=== Data for the task ===
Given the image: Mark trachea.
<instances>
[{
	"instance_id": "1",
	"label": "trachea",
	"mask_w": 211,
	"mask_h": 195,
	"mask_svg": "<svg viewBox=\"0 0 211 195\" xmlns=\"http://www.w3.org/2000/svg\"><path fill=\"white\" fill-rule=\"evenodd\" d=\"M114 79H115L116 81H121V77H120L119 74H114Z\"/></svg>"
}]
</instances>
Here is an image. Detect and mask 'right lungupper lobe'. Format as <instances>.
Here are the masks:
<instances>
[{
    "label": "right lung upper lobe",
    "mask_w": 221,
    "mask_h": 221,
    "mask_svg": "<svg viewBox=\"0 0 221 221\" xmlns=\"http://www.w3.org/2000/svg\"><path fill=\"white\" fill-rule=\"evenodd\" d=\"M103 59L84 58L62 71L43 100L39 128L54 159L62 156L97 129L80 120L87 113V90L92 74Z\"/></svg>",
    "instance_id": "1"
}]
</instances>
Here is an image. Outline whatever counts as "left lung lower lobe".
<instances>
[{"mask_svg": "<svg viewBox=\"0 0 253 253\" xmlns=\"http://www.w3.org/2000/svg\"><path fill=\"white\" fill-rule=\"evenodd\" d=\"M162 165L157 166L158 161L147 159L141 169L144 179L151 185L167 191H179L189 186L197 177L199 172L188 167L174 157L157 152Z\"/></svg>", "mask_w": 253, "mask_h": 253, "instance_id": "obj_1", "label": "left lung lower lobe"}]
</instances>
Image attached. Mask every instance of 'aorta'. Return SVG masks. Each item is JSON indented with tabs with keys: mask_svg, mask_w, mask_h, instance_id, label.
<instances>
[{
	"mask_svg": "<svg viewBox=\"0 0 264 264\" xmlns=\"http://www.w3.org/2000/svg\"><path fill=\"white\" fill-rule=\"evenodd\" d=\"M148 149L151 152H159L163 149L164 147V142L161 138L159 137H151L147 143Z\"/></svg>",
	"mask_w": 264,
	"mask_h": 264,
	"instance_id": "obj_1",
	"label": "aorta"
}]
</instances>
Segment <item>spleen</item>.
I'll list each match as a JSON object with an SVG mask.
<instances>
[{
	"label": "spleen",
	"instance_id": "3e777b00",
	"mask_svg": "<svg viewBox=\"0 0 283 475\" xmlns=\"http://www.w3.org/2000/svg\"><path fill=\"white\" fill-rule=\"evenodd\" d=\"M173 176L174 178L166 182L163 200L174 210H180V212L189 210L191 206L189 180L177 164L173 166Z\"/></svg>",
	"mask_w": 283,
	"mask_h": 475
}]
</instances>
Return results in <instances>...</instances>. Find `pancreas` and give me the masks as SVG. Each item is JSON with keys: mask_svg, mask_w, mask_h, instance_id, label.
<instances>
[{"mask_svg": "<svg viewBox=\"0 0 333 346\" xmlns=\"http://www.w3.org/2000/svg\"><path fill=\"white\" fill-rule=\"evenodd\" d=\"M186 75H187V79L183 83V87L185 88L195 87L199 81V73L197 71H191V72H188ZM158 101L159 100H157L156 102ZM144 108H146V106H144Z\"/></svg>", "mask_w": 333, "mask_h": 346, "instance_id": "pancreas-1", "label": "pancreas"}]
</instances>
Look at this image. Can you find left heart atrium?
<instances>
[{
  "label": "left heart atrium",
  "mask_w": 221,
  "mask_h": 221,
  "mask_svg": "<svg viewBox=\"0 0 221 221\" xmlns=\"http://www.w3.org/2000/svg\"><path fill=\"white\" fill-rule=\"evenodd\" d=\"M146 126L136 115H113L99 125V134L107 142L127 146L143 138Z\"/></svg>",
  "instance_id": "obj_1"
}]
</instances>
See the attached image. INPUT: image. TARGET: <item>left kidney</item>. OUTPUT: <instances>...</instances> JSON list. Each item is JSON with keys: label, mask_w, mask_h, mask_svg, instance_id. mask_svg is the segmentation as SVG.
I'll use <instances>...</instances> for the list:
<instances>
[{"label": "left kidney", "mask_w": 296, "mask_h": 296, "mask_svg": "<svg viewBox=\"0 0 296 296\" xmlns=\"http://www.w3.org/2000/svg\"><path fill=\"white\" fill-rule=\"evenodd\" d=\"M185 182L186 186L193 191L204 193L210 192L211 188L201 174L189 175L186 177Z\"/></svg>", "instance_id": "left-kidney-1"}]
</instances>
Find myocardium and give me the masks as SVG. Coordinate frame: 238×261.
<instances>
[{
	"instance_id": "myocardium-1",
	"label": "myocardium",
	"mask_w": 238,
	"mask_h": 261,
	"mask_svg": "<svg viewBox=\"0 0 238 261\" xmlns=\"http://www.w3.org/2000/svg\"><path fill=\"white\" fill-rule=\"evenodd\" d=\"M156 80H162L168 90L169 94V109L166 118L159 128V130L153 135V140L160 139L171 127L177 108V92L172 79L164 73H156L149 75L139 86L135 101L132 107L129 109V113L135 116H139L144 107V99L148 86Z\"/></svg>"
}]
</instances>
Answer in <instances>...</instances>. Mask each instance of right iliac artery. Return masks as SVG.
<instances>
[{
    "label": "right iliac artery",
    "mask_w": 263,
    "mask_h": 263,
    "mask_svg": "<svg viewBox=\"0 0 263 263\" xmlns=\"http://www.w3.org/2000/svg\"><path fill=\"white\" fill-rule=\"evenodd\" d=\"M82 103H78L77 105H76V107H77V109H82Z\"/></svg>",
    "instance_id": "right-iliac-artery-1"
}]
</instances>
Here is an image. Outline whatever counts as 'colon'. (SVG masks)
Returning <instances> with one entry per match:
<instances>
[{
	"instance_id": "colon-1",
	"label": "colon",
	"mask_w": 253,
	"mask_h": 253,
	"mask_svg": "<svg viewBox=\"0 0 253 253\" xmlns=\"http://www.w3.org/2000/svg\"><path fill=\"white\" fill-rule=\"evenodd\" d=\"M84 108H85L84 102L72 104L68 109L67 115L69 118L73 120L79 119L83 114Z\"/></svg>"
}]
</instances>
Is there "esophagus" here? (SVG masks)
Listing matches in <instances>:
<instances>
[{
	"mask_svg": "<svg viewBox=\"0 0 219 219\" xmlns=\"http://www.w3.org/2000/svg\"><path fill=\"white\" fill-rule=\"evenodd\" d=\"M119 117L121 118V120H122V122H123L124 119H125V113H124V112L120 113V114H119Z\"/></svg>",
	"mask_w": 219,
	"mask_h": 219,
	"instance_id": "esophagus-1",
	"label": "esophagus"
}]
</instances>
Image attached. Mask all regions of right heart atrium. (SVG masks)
===
_Work to be completed_
Quote the listing above word for word, from the line containing "here? (SVG masks)" through the last line of the listing, including both.

_Exercise output_
Is there "esophagus" here? (SVG masks)
Listing matches in <instances>:
<instances>
[{
	"mask_svg": "<svg viewBox=\"0 0 219 219\" xmlns=\"http://www.w3.org/2000/svg\"><path fill=\"white\" fill-rule=\"evenodd\" d=\"M119 117L121 118V120H122V122H123L124 119H125V113H124V112L120 113V114H119Z\"/></svg>",
	"mask_w": 219,
	"mask_h": 219,
	"instance_id": "esophagus-1",
	"label": "esophagus"
}]
</instances>
Image attached. Mask all regions of right heart atrium. (SVG masks)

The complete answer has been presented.